Die asiatischen Schwellenländer konnten nach dem unvermittelten Wegbrechen ihrer Exporte eine bemerkenswert schnelle Konjunkturwende einleiten. Das BIP in Asien (ohne Japan) ist im Jahr 2009 um 5,3 % gestiegen, was u. a. den positiven Entwicklungen in China zu verdanken ist. Somit bleibt Asien die dynamischste Region der Welt. Verglichen mit dem BIP-Wachstum zwischen 2004 und 2008 von durchschnittlich 8 %, in China sogar von 13,6 %, ist dieses Wachstum jedoch vergleichsweise niedrig. Auffällig an der aktuellen Lage in Asien ist das starke Konjunkturgefälle zwischen den Schwergewichten China und Indien auf der einen Seite – das BIP in China ist im Jahr 2009 um 8,4 % (2008: 9,0 %) und in Indien um 6,0 % (2008: 7,3 %) gewachsen. Andere Länder wie Taiwan, Malaysia, Hongkong und Singapur verzeichneten hingegen einen durchschnittlichen Rückgang von 2 %.

Flankiert von einem raschen Wiederaufleben der Kapitalzuflüsse stellten expansive Maßnahmen zur finanz- und geldpolitischen Konjunkturstützung die Basis für die Konjunkturerholung dar. So legte China ein Konjunkturpaket in Höhe von rund 590 Mrd US$ – oder 13 % des BIPs 2008 – für das Jahr 2009 und Folgejahre auf. Das Volumen vergleichbarer Maßnahmen in Indien und Indonesien war mit etwa 1 % und 1,5 % dagegen deutlich geringer. Auch die Kreditvergabe wurde durch eine Lockerung der Vergaberegelungen angekurbelt.

Indien spürte mit einem Anteil der Exporte am BIP von nur rund 20 % den einbrechenden Welthandel in deutlich geringerem Ausmaß. Die starke Binnenorientierung erwies sich daher als relative Stärke.

In Japan waren vor allem die Kernbereiche der Industrie – der Fahrzeug- und Maschinenbau sowie die Elektroindustrie – von den Folgen der Finanzkrise betroffen. Erst mit den Nachfrageimpulsen aus den asiatischen Schwellenländern, insbesondere China, schwenkte die japanische Wirtschaft ab dem zweiten Quartal 2009 wieder auf einen moderaten Erholungskurs ein. Doch konnte der starke Einbruch nicht wettgemacht werden, sodass das japanische BIP im Jahr 2009 um 5,6 % zurückging (2008: -0,7 %).

Lateinamerika

Die meisten Länder Lateinamerikas haben die globale Konjunkturschwäche bereits im zweiten Quartal 2009 überwunden und danach eine relativ schnelle Erholung eingeleitet. Neben einer guten regionalen Nachfrage profitierte Lateinamerika von der relativen Robustheit des Finanzsektors und somit von einer geringeren Abhängigkeit von Auslandskapital als beispielsweise Europa. Bedeutendste Antriebskräfte blieben auch weiterhin die Rohstoff- und Lebensmittelexporte. Insgesamt ging das BIP der Region im Jahr 2009 um
2,8 % zurück (2008: +4,3 %).

Am schwersten von der globalen Finanz- und Wirtschaftskrise getroffen war Mexiko aufgrund der starken Handelsverflechtungen mit den USA. Das BIP war mit 6,8 % rückläufig (2008: +1,8 %).

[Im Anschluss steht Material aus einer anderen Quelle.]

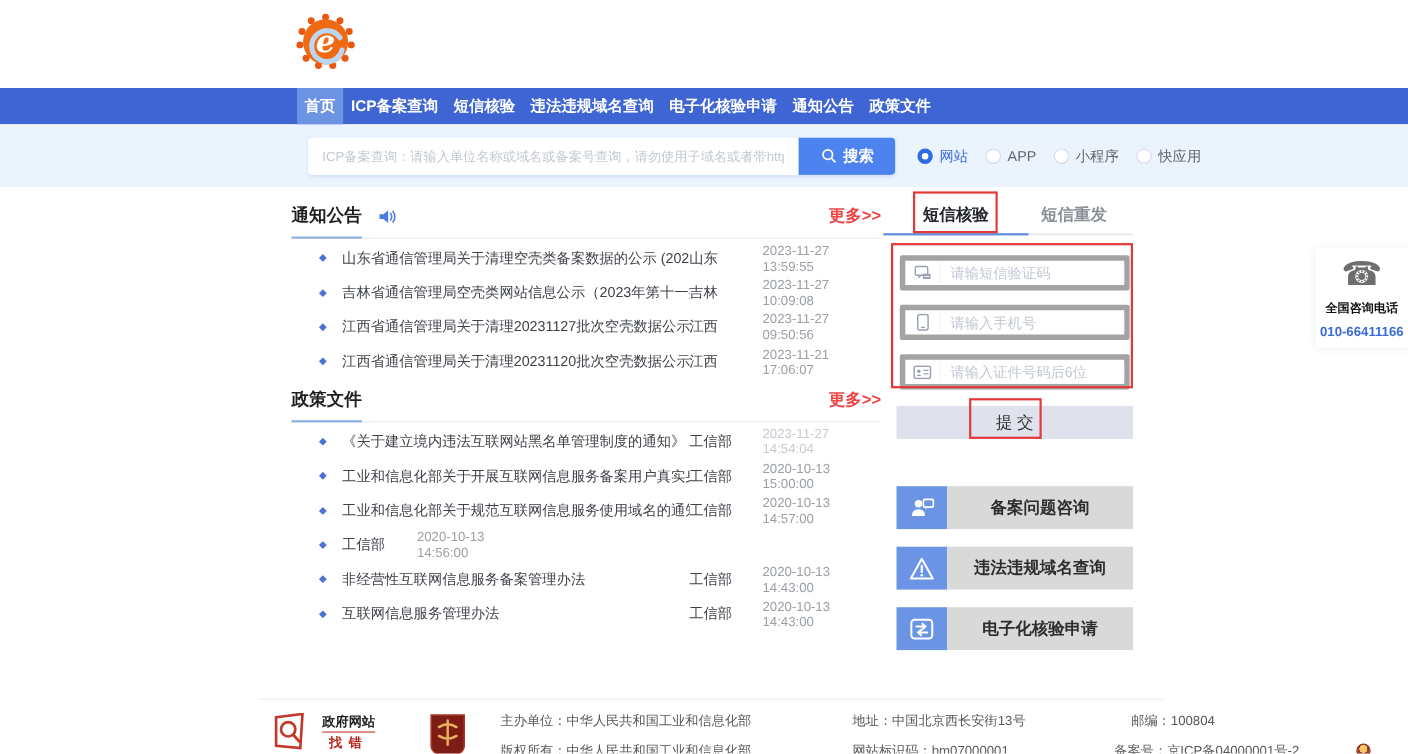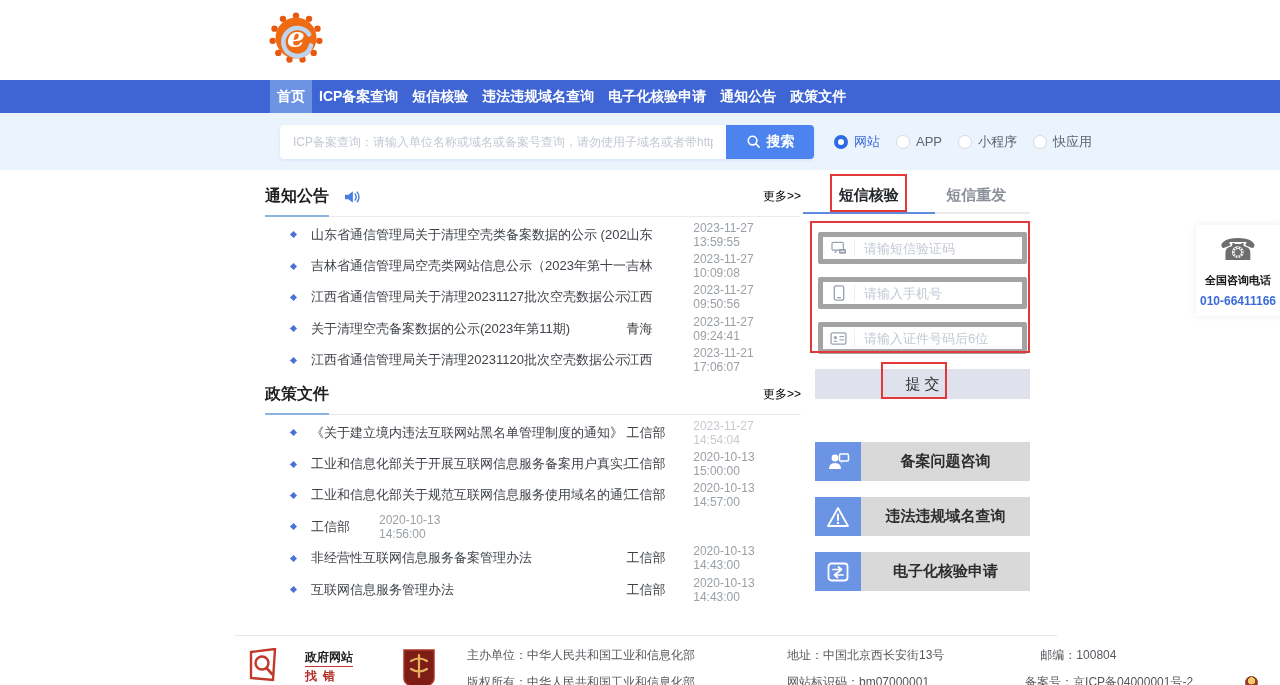"更多>>" .more-link { color: #000000 -> #ef4444; font-size: 12px -> 15px; font-weight: none -> bold }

Nach Mexiko verzeichnete Argentinien mit 3,3 % den größten Rückgang beim BIP. Das Land war besonders von der weltweiten Finanzkrise betroffen und spürte – wie andere Länder mit schlechtem Kreditrating auch – die gestiegene Risikoaversion der Investoren. Zudem erlaubt das politische Klima in Argentinien der Regierung nicht, große wirtschaftspolitische Reformen durchzuführen.

In Brasilien schwächte sich die Konjunkturentwicklung zwar merklich ab, wurde jedoch von einer robusten Binnenkonjunktur und einer breiten regionalen und sektoralen Diversifikation seiner Exporte gestützt. Im Jahr 2009 sank das brasilianische BIP um 0,3 %.